[Stored items from a collection]
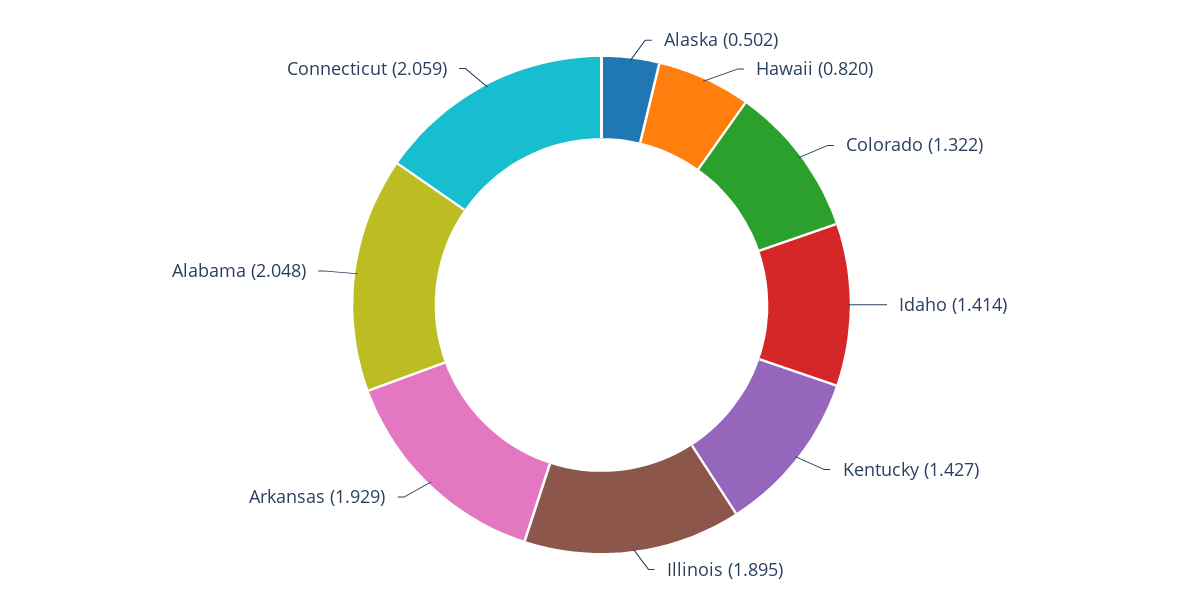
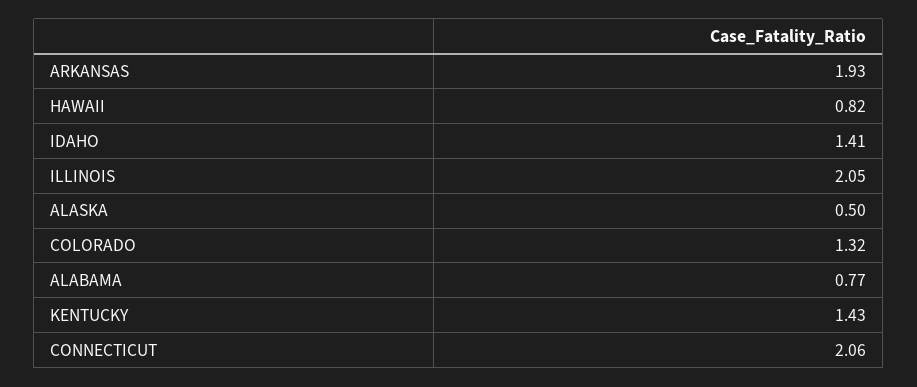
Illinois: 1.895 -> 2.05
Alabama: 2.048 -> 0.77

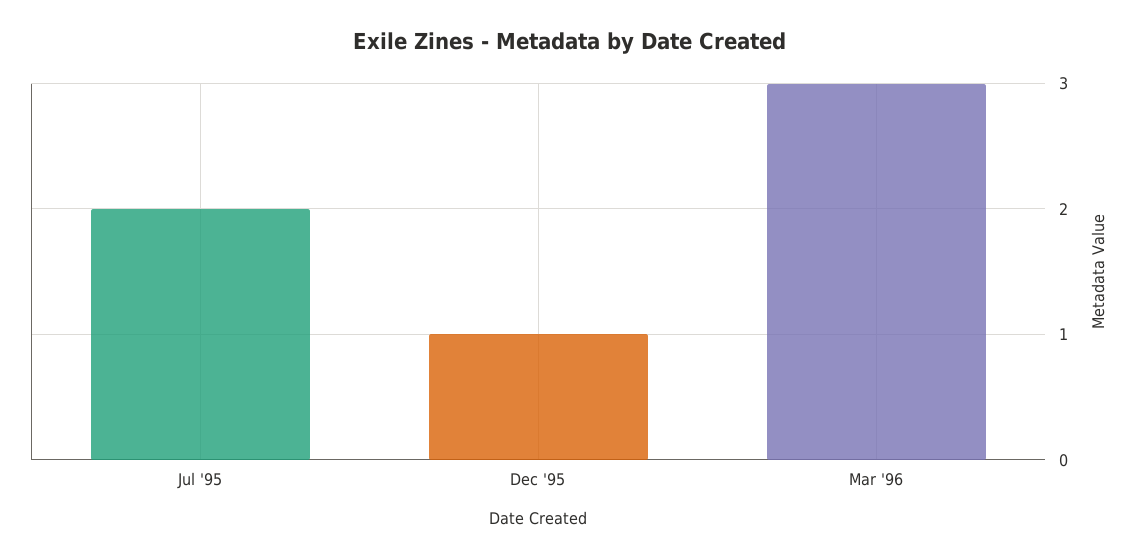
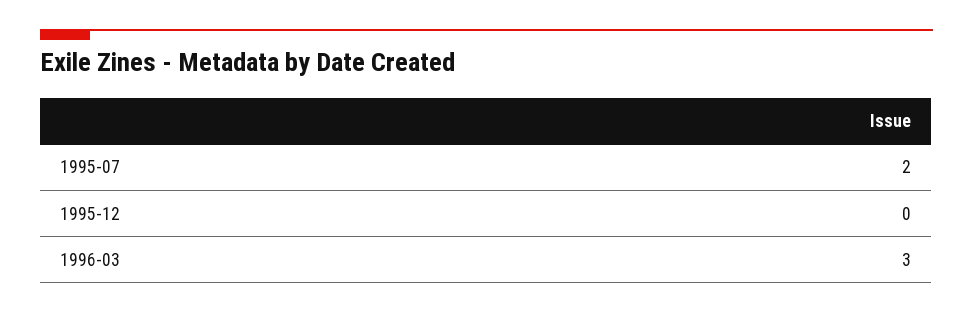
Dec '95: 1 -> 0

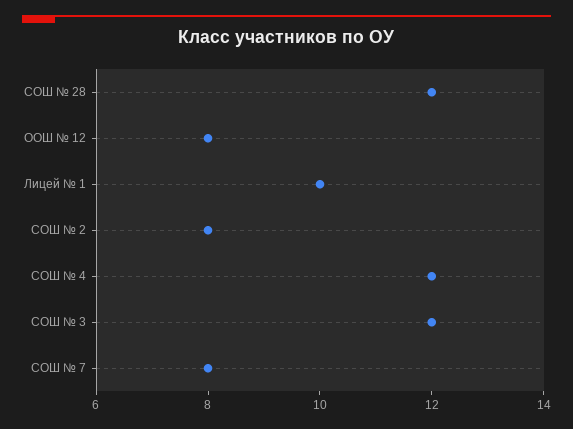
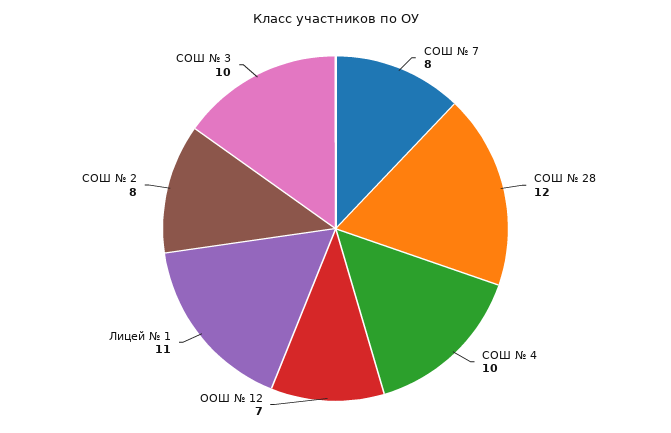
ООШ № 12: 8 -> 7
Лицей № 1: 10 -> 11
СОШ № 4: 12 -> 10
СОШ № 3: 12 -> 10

- **Your task**:
Exactly as they appear above, give the records again, without their pictures.

- **Answer to this problem**:
Illinois: 1.895 -> 2.05
Alabama: 2.048 -> 0.77

Dec '95: 1 -> 0

ООШ № 12: 8 -> 7
Лицей № 1: 10 -> 11
СОШ № 4: 12 -> 10
СОШ № 3: 12 -> 10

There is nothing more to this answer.